The advanced persistent threat (APT) actor known as SideWinder has been accused of deploying a backdoor in attacks directed against Pakistan government organizations as part of a campaign that commenced in late November 2022.

“In this campaign, the SideWinder advanced persistent threat (APT) group used a server-based polymorphism technique to deliver the next stage payload,” the BlackBerry Research and Intelligence Team said in a technical report published Monday.

Another campaign discovered by the Canadian cybersecurity company in early March 2023 shows that Turkey has also landed in the crosshairs of the threat actor’s collection priorities.

SideWinder has been on the radar since at least 2012 and it’s primarily known to target various Southeast Asian entities located in Pakistan, Afghanistan, Bhutan, China, Myanmar, Nepal, and Sri Lanka.

Suspected to be an Indian state-sponsored group, SideWinder is also tracked under the monikers APT-C-17, APT-Q-39, Hardcore Nationalist (HN2), Rattlesnake, Razor Tiger, and T-APT4.

Typical attack sequences mounted by the actor entail using carefully crafted email lures and DLL side-loading techniques to fly under the radar and deploy malware capable of granting the actors remote access to the targeted systems.

Over the past year, SideWinder has been linked to a cyber attack aimed at Pakistan Navy War College (PNWC) as well as an Android malware campaign that leveraged rogue phone cleaner and VPN apps uploaded to the Google Play Store to harvest sensitive information.

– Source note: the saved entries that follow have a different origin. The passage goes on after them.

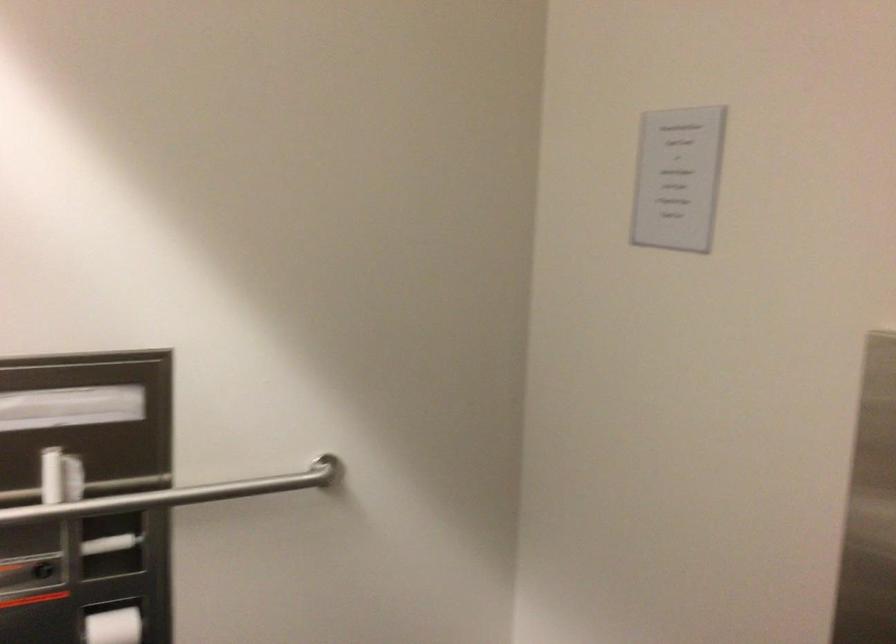
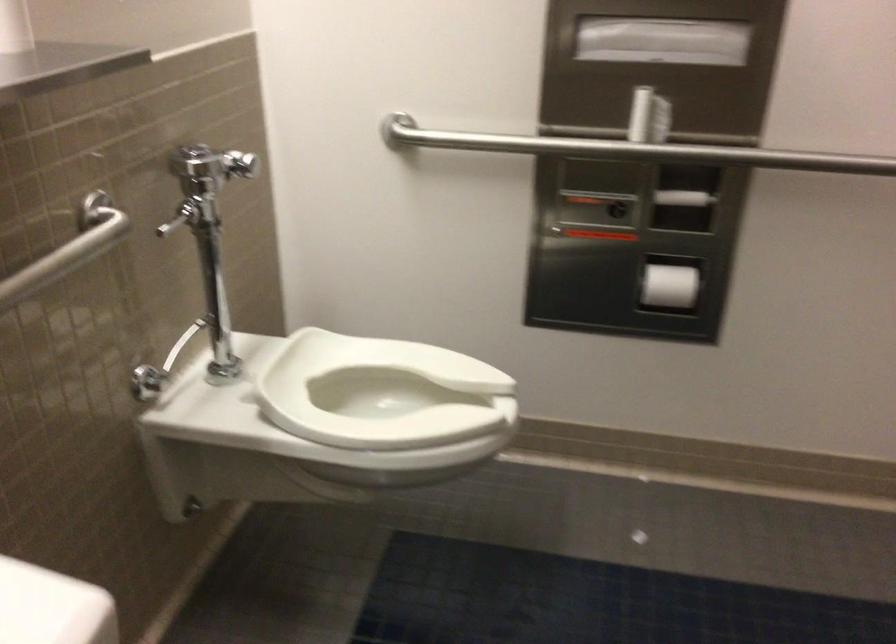
Question: I am providing you with two images of the same scene from different viewpoints. After the viewpoint changes to image2, which objects are now occluded?

Choices:
 (A) chrome flush handle
 (B) white toilet seat
 (C) dispenser turn knob
 (D) none of these

Answer: (D)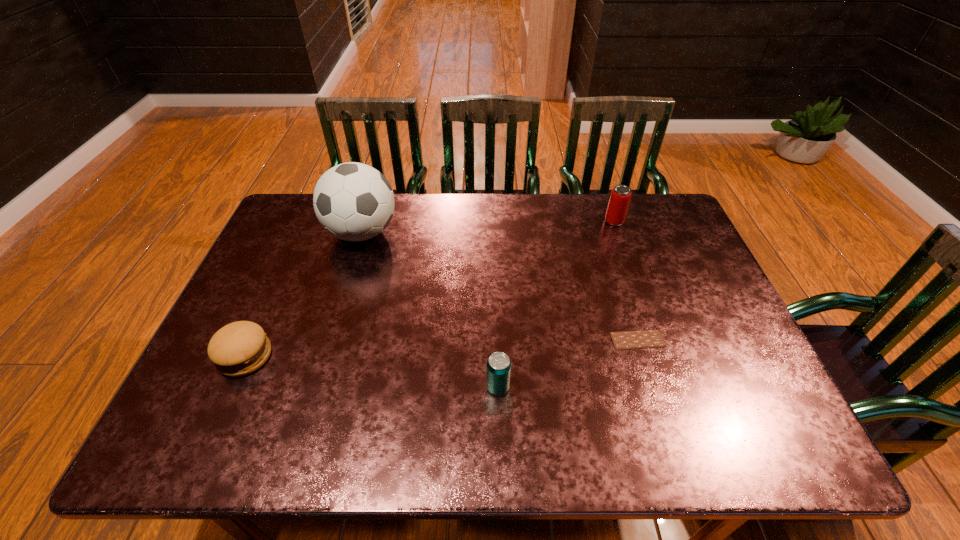
Locate an element on the screen. This screenshot has height=540, width=960. vacant region between the chocolate bar and the right beer can is located at coordinates (626, 281).

I want to click on vacant space that's between the shorter beer can and the shortest object, so click(x=567, y=363).

The width and height of the screenshot is (960, 540). In order to click on free space between the third object from left to right and the chocolate bar in this screenshot , I will do `click(567, 363)`.

Locate an element on the screen. This screenshot has width=960, height=540. vacant region between the soccer ball and the leftmost object is located at coordinates (303, 295).

Locate an element on the screen. free space between the nearer beer can and the fourth tallest object is located at coordinates (372, 372).

Where is `the fourth closest object to the fourth tallest object`? This screenshot has width=960, height=540. the fourth closest object to the fourth tallest object is located at coordinates (620, 197).

Find the location of a particular element. object that stands as the third closest to the hamburger is located at coordinates (640, 339).

What are the coordinates of `vacant region that satisfies the following two spatial constraints: 1. on the back side of the shorter beer can; 2. on the left side of the shortest object` in the screenshot? It's located at (496, 340).

This screenshot has width=960, height=540. In order to click on free location that satisfies the following two spatial constraints: 1. on the back side of the second shortest object; 2. on the left side of the second object from left to right in this screenshot , I will do `click(300, 233)`.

The latest infection chain documented by BlackBerry mirrors findings from Chinese cybersecurity firm QiAnXin in December 2022 detailing the use of PNWC lure documents to drop a lightweight .NET-based backdoor (App.dll) that’s capable of retrieving and executing next-stage malware from a remote server.

What makes the campaign also stand out is the threat actor’s use of server-based polymorphism as a way to potentially sidestep traditional signature-based antivirus (AV) detection and distribute additional payloads by responding with two different versions of an intermediate RTF file.

Specifically, the PNWC document employs a method known as remote template injection to fetch the RTF file such that it harbors the malicious code only if the request originates from a user in the Pakistan IP address range.

“It is important to note that in both instances, only the name of the file ‘file.rtf’ and the file type are the same; however, the contents, file size and the file hash are different,” BlackBerry explained.

“If the user is not in the Pakistani IP range, the server returns an 8-byte RTF file (file.rtf) that contains a single string: {\rtf1 }. However, if the user is within the Pakistani IP range, the server then returns the RTF payload, which varies between 406 KB – 414 KB in size.”

The disclosure arrives shortly after Fortinet and Team Cymru disclosed details of attacks perpetrated by a Pakistan-based threat actor known as SideCopy against Indian defense and military targets.

“The latest SideWinder campaign targeting Turkey overlaps with the most recent developments in geopolitics; specifically, in Turkey’s support of Pakistan and the ensuing reaction from India,” BlackBerry said.